▶ **WORK ORDER**
Omit the pictures and output every entry below exactly as written.
[[ DATA RECORDS, beginning ]]
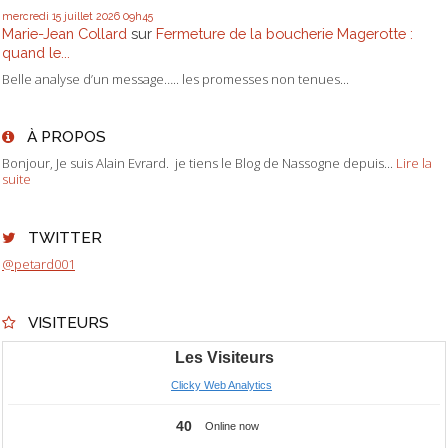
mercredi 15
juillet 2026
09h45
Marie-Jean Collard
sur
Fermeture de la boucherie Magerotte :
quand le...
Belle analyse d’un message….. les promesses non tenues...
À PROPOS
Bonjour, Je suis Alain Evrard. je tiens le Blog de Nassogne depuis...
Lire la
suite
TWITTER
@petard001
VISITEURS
[[ DATA RECORDS, end ]]
▶ **SOLUTION FOR THIS TASK**
mercredi 15
juillet 2026
09h45
Marie-Jean Collard
sur
Fermeture de la boucherie Magerotte :
quand le...
Belle analyse d’un message….. les promesses non tenues...
À PROPOS
Bonjour, Je suis Alain Evrard. je tiens le Blog de Nassogne depuis...
Lire la
suite
TWITTER
@petard001
VISITEURS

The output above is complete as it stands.